Our phones are full of apps that gather digital dust, and the same fate has befallen many supposedly groundbreaking inventions. Though the idea of internet-enabled spectacles has potentially fascinating uses in such fields as autism, education and high-end manufacturing, Google Glass was never going to be a mass-market product in the way its inventors thought.

The same applies to the concept of the “smart fridge”, which has been kicking around for almost 20 years (and, indeed, other devices, from window blinds to cookers, that will supposedly be incorporated into the over-hyped internet of things). I have Apple’s Siri “assistant” on my phone, but I barely use it and neither do lots of other people: between 2016 and 2017, its use in the US is thought to have dropped by 15%.

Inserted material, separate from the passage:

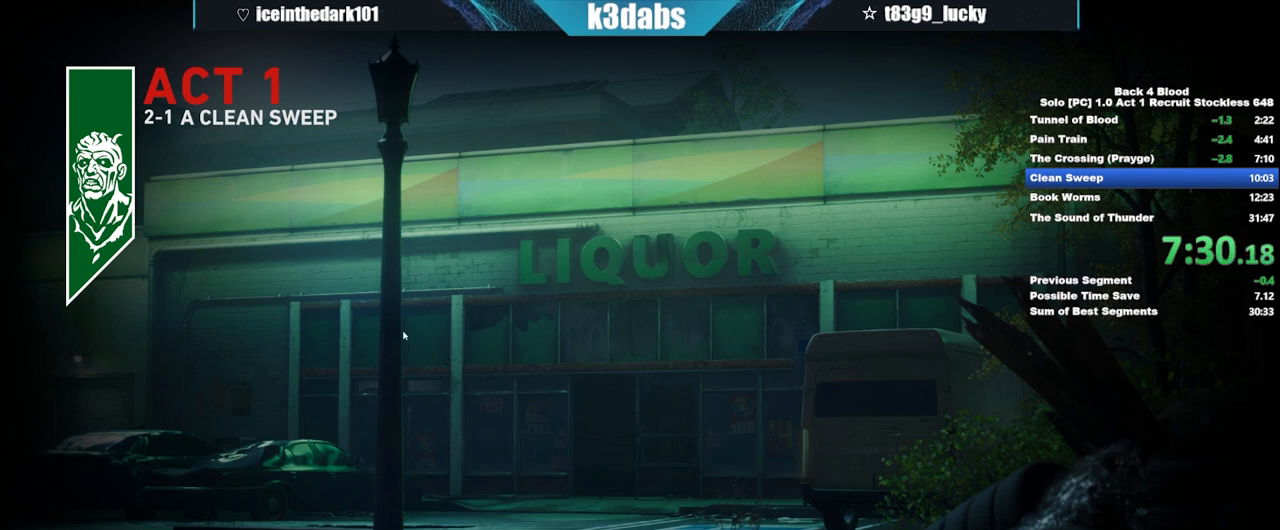
{"keys": [], "mouse": [], "events": [[234, "mouse_left", "down"], [501, "mouse_left", "up"]]}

Yet some people fall in love with these things. Among the great mountain of writing at the heart of the current so-called “techlash” is a great book entitled Radical Technologies, by the former tech insider Adam Greenfield. When he writes about people obsessed with the kind of internet-enabled devices that monitor sleep, heart rates and exercise levels, he nails something that applies to a whole array of allegedly cutting-edge innovations. “A not-insignificant percentage of the population has so decisively internalised the values of the market for their labour,” he writes, “that the act of resculpting themselves to better meet its needs feels like authentic expression.” What he says echoes a key passage in Guy Debord’s visionary text The Society of the Spectacle, published 50 years ago: “Just when the mass of commodities slides toward puerility, the puerile itself becomes a special commodity; this is epitomised by the gadget … The only use which remains here is the fundamental use of submission.”

Such ornate words speak an enduring truth. Amazing and sometimes life-enhancing innovations, I dare say, are being worked on by tech geniuses across the world. In fields such as driverless transport, virtual reality and blockchain technology, new inventions may eventually transform our lives, and fulfil the cliched big-tech promise about making the world a better place. But that is the not the nature of our current phase of history, nor the absurd and often dangerous creations we are now being offered on an almost monthly basis.

Ignore all those whoops. If we do not want to live in a world in which “assistants” trick us into flimsy conversations, and human contact is a chore left to the bottom of the labour market, we do not have to. There is a basic fact about the future the figureheads of big tech too often forget: that what it will look like is actually up to us, not them.